* Work to complete *
a - In the text on database indexes, why can't the student in the bus example look up information about the author online? Answer in one to three sentences.
b - In the text on database indexes, how long does the student have to find information about the author?
c - Write out the passage of the text on database indexes that runs from "Understand what a" up to and including "in transactional environments.".

Understand what a database index does and how it can improve SQL query performance.
Modern databases store terabytes or petabytes of data and are a key resource for organizational operations and decision-making. A database index is a special data structure that allows quick access to specific pieces of information without having to read all data stored in a particular table. They ensure database performance in transactional environments.
How Does a Database Index Enhance Access to Information?
Let’s forget about databases and tables and use a “real life” example to describe and solve a problem. Assume that while you are on the bus heading to university, you suddenly remember that you have an assignment to write a few lines about Fitzgerald Scott. Unfortunately, you forgot to charge your cell phone, so you do not have internet access. Fortunately, you have just bought the book the professor suggested on the subject. You have 10 minutes to find information about the author in a 300-page book; unless you are The Flash, you cannot read the entire book!

* Information supplied *
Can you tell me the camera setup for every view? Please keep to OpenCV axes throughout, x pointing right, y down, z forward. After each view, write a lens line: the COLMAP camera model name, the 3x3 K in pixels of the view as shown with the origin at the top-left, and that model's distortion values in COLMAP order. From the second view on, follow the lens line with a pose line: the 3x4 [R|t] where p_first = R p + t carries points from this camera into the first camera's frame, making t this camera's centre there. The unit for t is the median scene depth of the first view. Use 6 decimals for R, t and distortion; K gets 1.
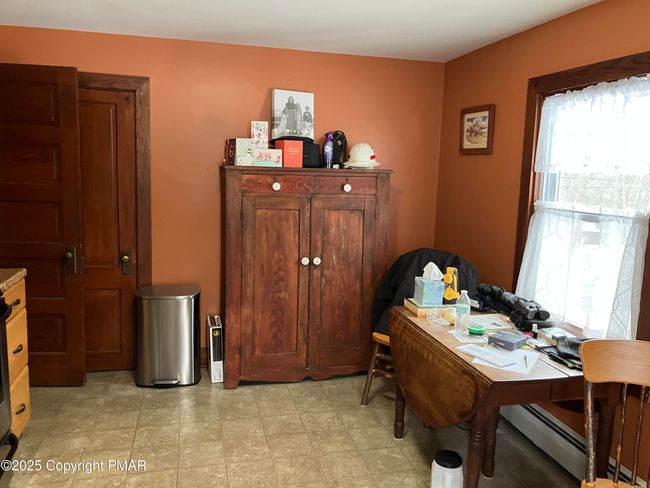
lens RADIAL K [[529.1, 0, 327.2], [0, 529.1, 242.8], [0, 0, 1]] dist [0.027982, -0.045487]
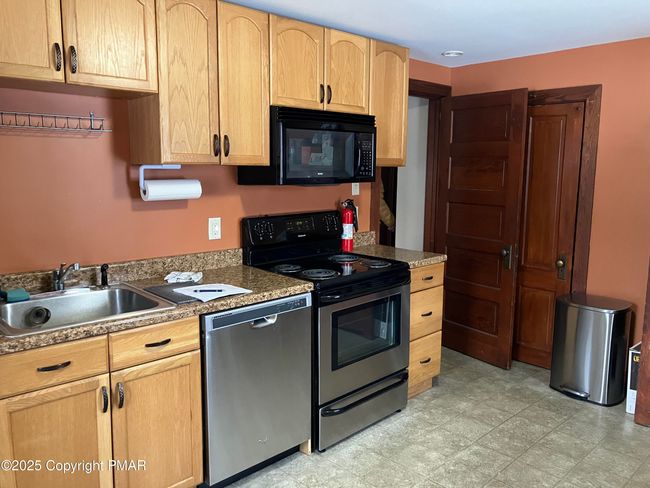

* Answers *
a - The student forgot to charge their cell phone, so they have no internet access.

b - 10 minutes.

c -
Understand what a database index does and how it can improve SQL query performance.
Modern databases store terabytes or petabytes of data and are a key resource for organizational operations and decision-making. A database index is a special data structure that allows quick access to specific pieces of information without having to read all data stored in a particular table. They ensure database performance in transactional environments.